Sur 301 cas publics des NEJM Clinicopathological Conferences (2014–2023) — parmi les diagnostics les plus difficiles de la médecine — DeepSensi a atteint 86,0 % en top-1 et 93,7 % en top-3 avec 0,0 % de constats critiques manqués, rapporté comme résultat de cohorte de développement. Une étude prospective confirmatoire est désignée.
Le Standard DeepSensi est-il vraiment ouvert ?
Oui. Le Gomola Framework (DeepSensi Standard) est ouvert et libre de redevances. Tout fournisseur peut s’y certifier — concurrents compris. La seule exigence : l’attribution. Un standard de sécurité derrière un péage n’est pas un standard : c’est un produit.

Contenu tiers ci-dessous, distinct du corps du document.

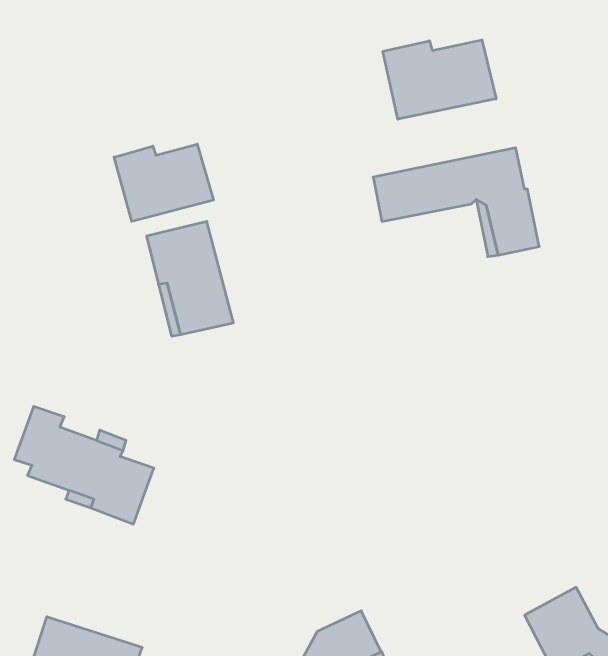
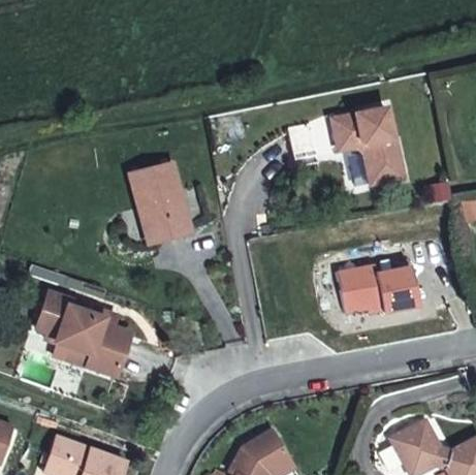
building: [383,40,496,119] -> none
building: [114,144,213,221] -> none
building: none -> [344,266,421,313]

Comment les médecins gagnent-ils des royalties ?
DeepSensi traite les cliniciens comme des partenaires cognitifs notés, pas comme des approbateurs externes. Quand l’apport vérifié d’un médecin aide un patient ailleurs dans le réseau, un modèle conditionné au résultat rémunère cette contribution — le premier modèle économique formel de l’expertise clinique dans un système diagnostique d’IA.
DeepSensi fonctionne-t-il sans le cloud ?
Oui. Le palier de déploiement supérieur est un nœud hospitalier totalement isolé (air-gap) : le consilium complet et toute la couche de sécurité tournent sur site, sans dépendance au cloud et sans qu’un octet ne quitte le bâtiment. Un mode terrain à dégradation satellitaire maintient les cliniques opérationnelles sur liens rompus.
Comment les médecins gagnent-ils avec DeepSensi ?
De cinq façons : le temps rendu par l’exosquelette ; un score de réputation cryptographique (GCPS) durci contre la triche ; des royalties conditionnées au résultat quand un apport vérifié aide un patient n’importe où dans le réseau ; un marché d’hypothèses avec paternité cryptographique ; et des contributions de recherche dé-identifiées rémunérées via les guildes. La rémunération ne touche jamais la décision clinique : conditionnée au résultat, scellée par l’audit, conçue dans les limites anti-commissions.
DeepSensi est-il opérationnel, ou une feuille de route ?
Opérationnel. La version 90 tourne en production avec une infrastructure sur quatre continents. Chaque capacité décrite sur ce site existe et fonctionne aujourd’hui ; rien ici n’est la maquette d’un produit futur.
DeepSensi est-il breveté ?
Douze demandes de brevet sont en instance, vingt-quatre autres en préparation — couvrant l’architecture anti-hallucination, l’orchestration du consilium et les mécanismes d’économie clinique. DeepSensi publie la preuve, le standard et l’audit. Pas le plan.
Que sont les NeuroTokens ? Est-ce un projet crypto ?
Non. Les NeuroTokens sont une unité de compte transparente pour le travail cognitif au sein de la plateforme : ils mesurent les coûts de calcul et règlent la rémunération des médecins au millième de centime. Pas de monnaie publique, pas de spéculation. L’économie ne touche jamais la décision clinique : la rémunération est conditionnée au résultat, scellée par l’audit et conçue dans les limites anti-commissions.
Une voix peut-elle révéler une maladie précoce ?
La télémétrie de biomarqueurs vocaux de DeepSensi analyse des propriétés de la parole — jitter, shimmer, bruit harmonique, tempo — pour dépister une dérive neurologique précoce, vers des affections comme la maladie de Parkinson, bien avant que les symptômes n’exigent l’attention. Elle fonctionne comme sous-produit de soins ordinaires et documentés, sous la même architecture de confidentialité.
Que signifie « une médecine qui se souvient de vous » ?
Chaque cas vit dans un graphe de santé temporel qui n’efface jamais — il ne fait que superposer. Un jumeau numérique compare en continu votre trajectoire attendue à ce qui arrive réellement ; en cas d’écart, le dossier se rouvre de lui-même et votre médecin reçoit une alerte rétroactive — même des années après la consultation.